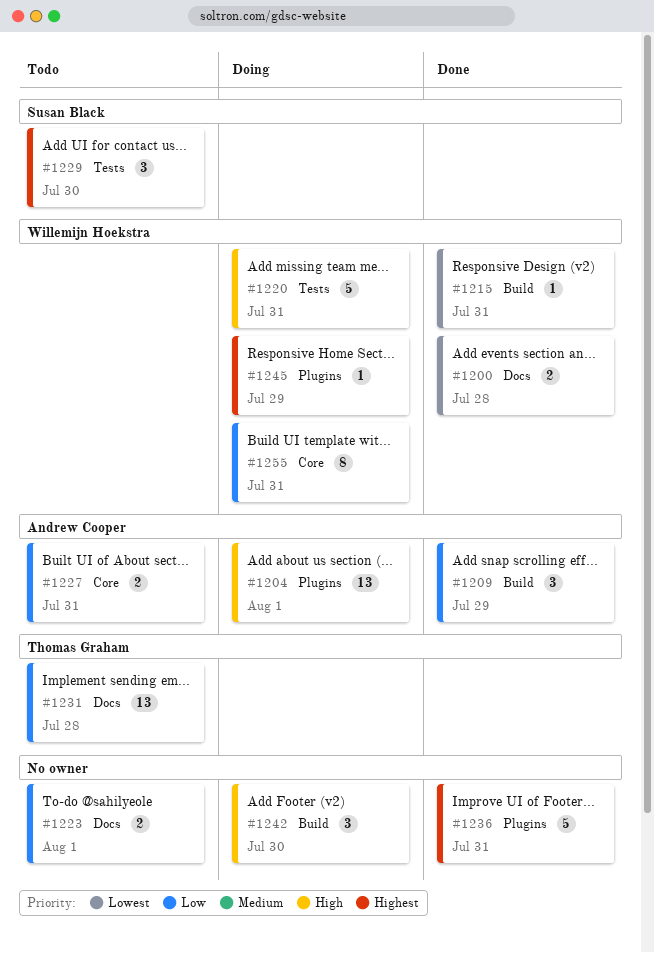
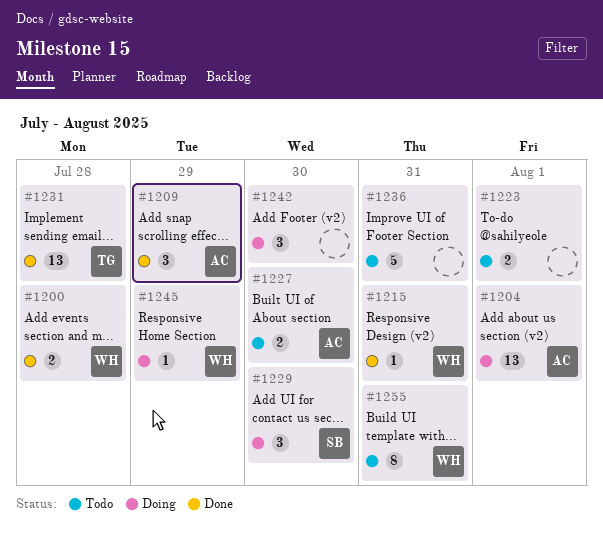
#1220: present -> none
#1227, day: Jul 31 -> Jul 30
#1229, status: Todo -> Doing
#1231, status: Todo -> Done
#1236, status: Done -> Todo
#1255, status: Doing -> Todo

Work order: Return, please, every line from the one that contains "#1229, status: Todo -> Doing" through the final line of the listing, exactly, and no others.

Written reply:
#1229, status: Todo -> Doing
#1231, status: Todo -> Done
#1236, status: Done -> Todo
#1255, status: Doing -> Todo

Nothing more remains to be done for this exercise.